Le stagioni successive non furono esaltanti e paradossalmente si chiuse un ciclo appena iniziato. Per rivedere gli Heat ai vertici della Lega avremmo dovuto aspettare l’arrivo di un certo Lebron e la conseguente nascita insieme a Bosh e Wade degli ormai celebri quanto discussi Big Three. Attualmente il palmares segna tre titoli vinti, di cui due consecutivi nelle ultime due stagioni, ma questa è una storia che tutti conoscete. Questa sarà la stagione dell’assalto al Three Peat per poter firmare il proprio nome affianco a quello dei leggendari Boston Celtic degli anni sessanta, dei Bulls di Jordan e degli invincibili Lakers, ma sarà anche probabilmente l’ultima stagione dei Big Three che potrebbero decidere di intraprendere strade diverse. Wade ha assicurato che la decisione sarà condivisa, ma le luci accese su di loro sono troppe e i general manager pronti al colpo a sorpresa ancor di più.
Lebron poteva fare grande la sempre eterna New York e prendere casa al Madison Square Garden ma all’epoca preferì il sole della Florida, a fine stagione probabilmente riprenderà in mano la cartina degli Stati Uniti, con destinazione ancora da decidere.
Ed è proprio qui che gli Heat dovranno tornare a fare ciò che storicamente gli è sempre riuscito meglio, cioè ricostruire.
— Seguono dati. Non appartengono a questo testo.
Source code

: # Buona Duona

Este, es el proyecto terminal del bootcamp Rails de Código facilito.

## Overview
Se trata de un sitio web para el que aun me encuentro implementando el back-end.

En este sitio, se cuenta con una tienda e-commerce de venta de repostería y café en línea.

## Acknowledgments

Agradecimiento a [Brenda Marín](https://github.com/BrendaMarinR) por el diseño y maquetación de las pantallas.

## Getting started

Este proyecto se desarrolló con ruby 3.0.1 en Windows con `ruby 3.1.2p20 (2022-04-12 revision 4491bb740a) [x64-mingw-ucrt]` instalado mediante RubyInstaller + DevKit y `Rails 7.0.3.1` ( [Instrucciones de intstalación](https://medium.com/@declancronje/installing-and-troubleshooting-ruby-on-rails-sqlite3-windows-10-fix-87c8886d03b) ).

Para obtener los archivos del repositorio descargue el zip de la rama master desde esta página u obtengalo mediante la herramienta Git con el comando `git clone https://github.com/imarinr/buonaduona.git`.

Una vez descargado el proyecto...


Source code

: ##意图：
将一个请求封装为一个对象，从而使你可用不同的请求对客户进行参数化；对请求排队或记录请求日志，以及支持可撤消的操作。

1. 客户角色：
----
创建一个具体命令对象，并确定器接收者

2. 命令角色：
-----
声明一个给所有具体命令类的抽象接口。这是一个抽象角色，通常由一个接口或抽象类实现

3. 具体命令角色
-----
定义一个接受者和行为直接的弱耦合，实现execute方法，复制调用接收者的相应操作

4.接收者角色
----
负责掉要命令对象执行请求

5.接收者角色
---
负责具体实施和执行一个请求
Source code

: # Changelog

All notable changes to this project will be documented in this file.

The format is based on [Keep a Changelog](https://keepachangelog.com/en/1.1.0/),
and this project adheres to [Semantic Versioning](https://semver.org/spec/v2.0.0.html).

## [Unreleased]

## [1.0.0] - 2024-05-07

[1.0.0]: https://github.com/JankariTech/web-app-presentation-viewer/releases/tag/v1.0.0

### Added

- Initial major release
Dovranno essere in grado di ripartire da zero, fare le scelte giuste e far adattare il pubblico, abituato ormai ad un plot che vede come unica protagonista la propria squadra, ad un eventuale periodo di transizione, per poi tornare a grandi livelli, come hanno fatto con Riley e Mourning prima, con Wade dopo, e come certamente faranno in futuro.
Sapere quale sia la scelta giusta da fare ti rende una grande franchigia, ma solo fare quella scelta e ciò che ti renderà una franchigia vincente.